◆ **DOCUMENT SEGMENT**
==*==

# Need advice about my current job



## Sparkyparker86 (Jun 15, 2017)

I have been working at my current job for a month. At first things were going ok, now I have been out with a journeyman who is on my ass everyday. From not telling him when I go to the washroom, to not having my tool belt right beside me at all times , to not having extra boxes or parts on me at all times. The first time I was learning to pull wire, he freaked out and acted as if I had no common sense. Every time I work with him he gets me for every little thing ..,could be how I am screwing down a box, how I let go of the chalk line, not having a certain amount of black and white tape on me. Some of the things I can understand, but others I swear he does to get under my skin. I put up with it but it never seems like he is ever happy when I do something right. Rather than showing me what I did wrong, he uses comments that show belittlement. 

I am not sure if I should stick it out or find a different company. I find rather then learning I am just being bullied. Even the route I choose to get back to our lock up gets commented on. If he does something wrong, ofcourse he never admits it and blames it on something else.

Has anyone else dealt with this? Any advice for me? I feel like he just is not happy with life.


----------



## MechanicalDVR (Dec 29, 2007)

Welcome aboard! 

This is not that uncommon, some guys think it is their duty to bust a helpers chops.

One month is nothing, you are making an investment in your future.


----------



## daveEM (Nov 18, 2012)

Try and get on with a different journeyman if possible.

The guy is frustrated with you because you are new and he feels he has been given a bag of sand to pack around instead of a helper.

I remember one guy who told me once "I forgot more than you'll ever know". In the end he was a blip on the company books whereas I left the company when I chose to at the eight year mark.

So tough it out for awhile longer, ask the foreman if he/she can put you with someone else if possible. It gets better as you get smarter.


----------



## joebanana (Dec 21, 2010)

How do you and the foreman get along? How about the GF? Project super? The key to your situation is to make friends in high places. What year apprentice are you?
Some people are just born a**holes. There are two way's to deal with such people. Suck it up until you turn out, or defend yourself. Don't yell or get pissed, communicate. If you want a bit of fun/payback, ask him a ton of questions, question everything, ask for detailed explanations, bring your code book to work, and ask him to show you everything he says, by article and section.
Act like you're paying attention, and ask more questions.


----------



## 99cents (Aug 20, 2012)

A chalk line? That tells me everything I need to know about this guy. He's clearly stuck in the 50's.

If you have the opportunity to jump, do it. Don't jump, however, until you have a landing spot. In the meantime, swallow hard and keep on going.


----------



## shanomonday (Oct 18, 2015)

I know I am probably late on this. But over here there is a procedure for dealing with this problem. Usually it's contact someone at your apprenticeship program.

==*==

◆ **RECORD SET**
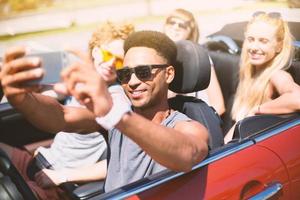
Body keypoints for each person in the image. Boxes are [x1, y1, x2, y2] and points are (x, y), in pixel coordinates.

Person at [1, 30, 209, 193]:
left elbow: (187, 153)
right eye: (125, 74)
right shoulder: (118, 118)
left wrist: (116, 114)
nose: (133, 82)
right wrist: (21, 98)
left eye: (144, 72)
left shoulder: (188, 124)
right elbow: (62, 116)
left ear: (169, 74)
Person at [0, 21, 134, 199]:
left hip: (56, 183)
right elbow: (53, 96)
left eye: (118, 60)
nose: (110, 63)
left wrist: (61, 177)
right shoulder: (80, 80)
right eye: (107, 53)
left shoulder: (115, 98)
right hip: (38, 159)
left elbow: (117, 162)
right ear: (95, 51)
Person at [224, 11, 300, 143]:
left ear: (279, 46)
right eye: (251, 39)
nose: (254, 47)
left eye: (263, 41)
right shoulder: (248, 74)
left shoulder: (277, 75)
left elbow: (298, 98)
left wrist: (258, 110)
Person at [163, 8, 225, 116]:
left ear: (191, 32)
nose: (175, 27)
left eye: (182, 25)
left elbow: (219, 105)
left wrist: (204, 123)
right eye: (172, 22)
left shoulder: (198, 58)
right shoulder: (156, 57)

==*==

◆ **PROBLEM 1**
According to the forum thread about the difficult journeyman, how long had the original poster been working at the current job?
◆ **PROBLEM 2**
Summarize the forum thread about the difficult journeyman in two sentences.
◆ **PROBLEM 3**
Decide whether each statement agrees with the forum thread about the difficult journeyman, answering yes or no and quoting the deciding words.
(a) The journeyman shows the original poster what was done wrong.
(b) daveEM left the company at the eight-year mark.
(c) 99cents advises jumping to another company right away, even without a landing spot.

◆ **TASK OUTPUT 1**
One month.

◆ **TASK OUTPUT 2**
The original poster has been at a job for a month and describes a journeyman who criticizes every little thing with belittling comments, and asks whether to stick it out or find a different company. The replies advise toughing it out, asking the foreman to be put with someone else, communicating rather than yelling, not leaving until there is a landing spot, and contacting someone at the apprenticeship program.

◆ **TASK OUTPUT 3**
(a) No: "Rather than showing me what I did wrong, he uses comments that show belittlement."
(b) Yes: "I left the company when I chose to at the eight year mark."
(c) No: "Don't jump, however, until you have a landing spot."